Ayah dan ibu Adith yang sedari tadi memperhatikan mereka hanya bisa tersenyum melihat mereka. Tidak bisa dipungkiri, mereka yang masih muda sudah menghadapi kejadian yang cukup memilukan yang bisa saja membuat mereka cukup trauma karenanya.

"Kalian hanya akan membuat Alisya semakin terbebani jika berkata seperti itu!" Ibu Adith berdiri dari tempat duduknya menaruh pot bunga yang sudah cantik dan rapi ke meja dekat ranjang Alisya.

"aaaaaah... apa yang aku lakukan bukannya mendapat ucapan terimakasih ternyata malah dapat rasa penyesalan!!" Alisya membanting dirinya ke atas kasur mendengar semua ucapan teman-teman mereka.

"Tante benar, sekarang yang harus kalian lakukan adalah bagaimana kalian lebih semangat dan kompak lagi, bukan hanya tentang bagaimana melindungi diri sendiri ataupun orang lain tapi bagimana kalian bekerja sama dalam menyelesaikan masalah dan melewatinya. Apa yang sudah terjadi jadikan pelajaran dan jangan pernah tenggelam dalam penyesalan yang tak ada artinya. Om yakin kejadian itu akan membuat kalian lebih dewasa lagi dalam bertindak dan bepikir." Ayah Adith mengelus kepala Adora dengan lembut untuk menasehati mereka.
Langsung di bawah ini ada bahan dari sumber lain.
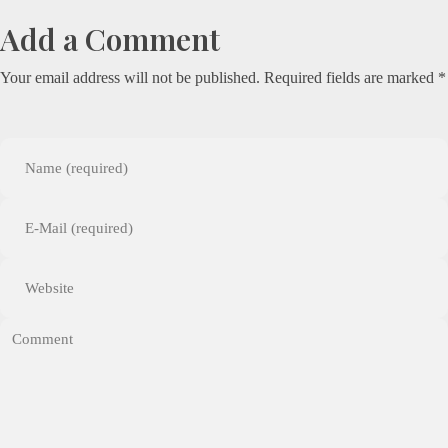
Add a Comment
Your email address will not be published. Required fields are marked *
"Selain itu, apa yang sudah kalian lakukan dan yang Alisya lakukan sudah merupakan jalan yang terbaik untuk semuanya. Kalian tidak perlu mengingat kejadian itu dari sisi buruknya saja!!!" tambah Ibu Adith dengan penuh senyuman.

"Lagi pula, Alisya akan sangat bahagia jika kalian selamat dan tetap ceria seperti biasanya!" Ayah Alisya masuk kedalam ruangan dan menaruh tas yang berisi pakaian ganti Alisya.
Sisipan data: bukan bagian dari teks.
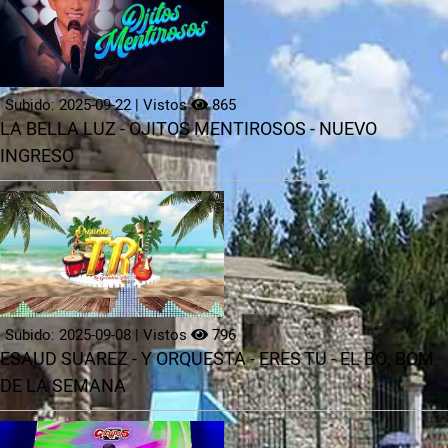
Contactos
Subido: 2025-09-22 | Vistos
865
LA BELLA LUZ - OJITOS MENTIROSOS - NUEVO
INGRESO
Subido: 2025-09-08 | Vistos
796
ESAUD SUAREZ - Y ORQUESTA - ERES TU - EL BO, BOM
DE LA SEMANA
"Aliisyaaaah.... Queeennby ku Shaayaaangg...." seorang wanita dewasa menerobosa masuk dengan teriakan yang sangat heboh.

Alisya bangkit dengan wajah yang terkejut bukan main.

"Hati-hati, nanti dadamu bisa tumpah!!!" Teriak Alisya mengingatkan wanita itu yang berlari sangat semangat dengan dada besarnya yang bergoyang kiri dan kanan. Tak mendengar peringatan Alisya, ia dengan cepat memeluk Alisya dengan sangat erat.
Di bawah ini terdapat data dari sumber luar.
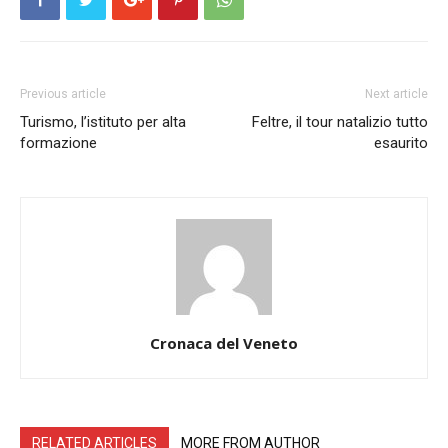
Previous article
Next article
Turismo, l’istituto per alta
Feltre, il tour natalizio tutto
formazione
esaurito
Cronaca del Veneto
RELATED ARTICLES
MORE FROM AUTHOR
"Kamu sudah sadar? kamu baik-baik saja kan?? tante Loly sangat menghawatirkanmu... hik, hik, hik, tante kaget ketika mendengar kamu kritis selama sebulan dan ayah kamu baru memberitahukannya kepadaku kemarin sehingga tante Loly baru sempat datang hari ini, maafkan tante yah...." Tante Alisya memeluk sangat erta Alisya dengan menenggelamkan seluruh wajah didadanya. Alisya memberontak dengan sangat kuat mendorong pelan tubuh tantenya agar tidak terjatuh.

"Pppuhaaahh.... tante mau membunuhku lagi???" Alisya mengambil nafas dalam karena hampir saja kehabisan oksigen karena pelukan erat tantenya.

"Bagus tante,,, lakukan saja lagi!!! Besi yang menancap di dadanya saja sudah tidak membuatnya mati apa lagi jika tante menancapkan kepalanya di dada tante!!!" Karin dengan penuh kesal menyuruh tante Alisya melakukannya sekali lagi sedang Alisya uring-uringan menghindari keagresifan tantenya.

"Loly, Alisya belum benar-benar pulih, kau bisa membunuhnya jika mendekapnya seperti itu! Jangan dulu mengajaknya bermain, dan ingat dengan umurmu itu! apa kau tidak malu disini banyak teman-teman Alisya???" Suara ayah Alisya menghentikan tante Loly yang masih memeluk Alisya dengan sangat kuat karena rindunya.

"Kakak terlalu dingin, dulu kau bahkan tak peduli dengan kondisi Alisya. Lagi pula aku yakin Alisya juga sangat merindukan aku. Benar kan???" Tanya tante Loly menghadap wajah Alisya dengan penuh manja. Bukannya menjawab pertanyaan tante Loly, perut Alisya berbunyi dengan sangat keras membuat semua orang terkejut mendengarnya. Mereka akhirnya tertawa dengan sangat keras memenuhi ruanga rumah sakit yang ditempati oleh Alisya.